Two kids, one pair of blue trunks and one pair of vermilion. One at top right, coming up out of the water.
A green lawn – pure Veronese shading off into chrome yellow with no execution, like Japanese prints.
At the top a cascade of foaming water,
1v:3 white pink, and a rainbow on the edge near the frame.
At the bottom a white patch, a black hat and blue smock.1
Talking of Russell, Granchi2 told me he’d seen him 2 months ago in Paris, and that Russell had great admiration for me and that he was to go to Belle-Île.3 I don’t quite understand why a rich man doesn’t buy what he admires. Anyway, let’s hope.
So who is this Thomas you speak of, is it Thomas de Bojano? Unless it’s the dealer who used to be near place Vendôme.4
My friend Laval is back from Martinique; he brought some very curious watercolours.5 I’ll have you look at some that you’ll like, they’re art. I’m talking as if we were already together. I have to tell you that once I’ve
1r:4 taken a decision I’m always in haste to carry it out.

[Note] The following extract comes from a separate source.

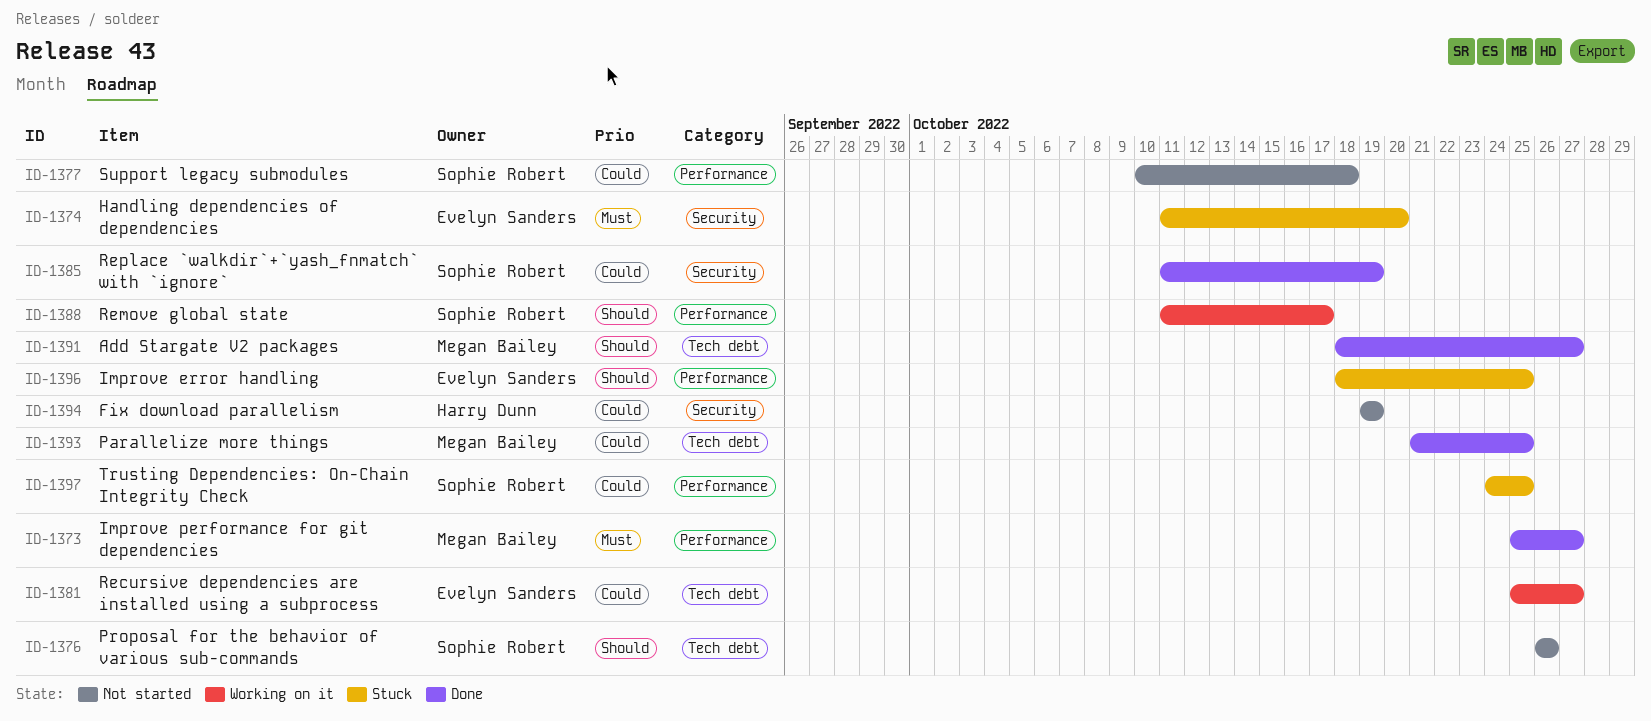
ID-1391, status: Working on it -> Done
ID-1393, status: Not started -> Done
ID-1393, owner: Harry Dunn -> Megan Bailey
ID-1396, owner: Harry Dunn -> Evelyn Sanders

If it weren’t for this damned money, my bags would soon be packed. I don’t know why, but for the past ten days or so I have lots of painted follies in my head which I plan to execute in the south: I think it has to do with my state of health, which is blooming again. It’s as if I have a need to struggle, to hack away with crushing blows — after all the research I’ve done here I think I can easily forge ahead.
Until we’re together, an affectionate handshake.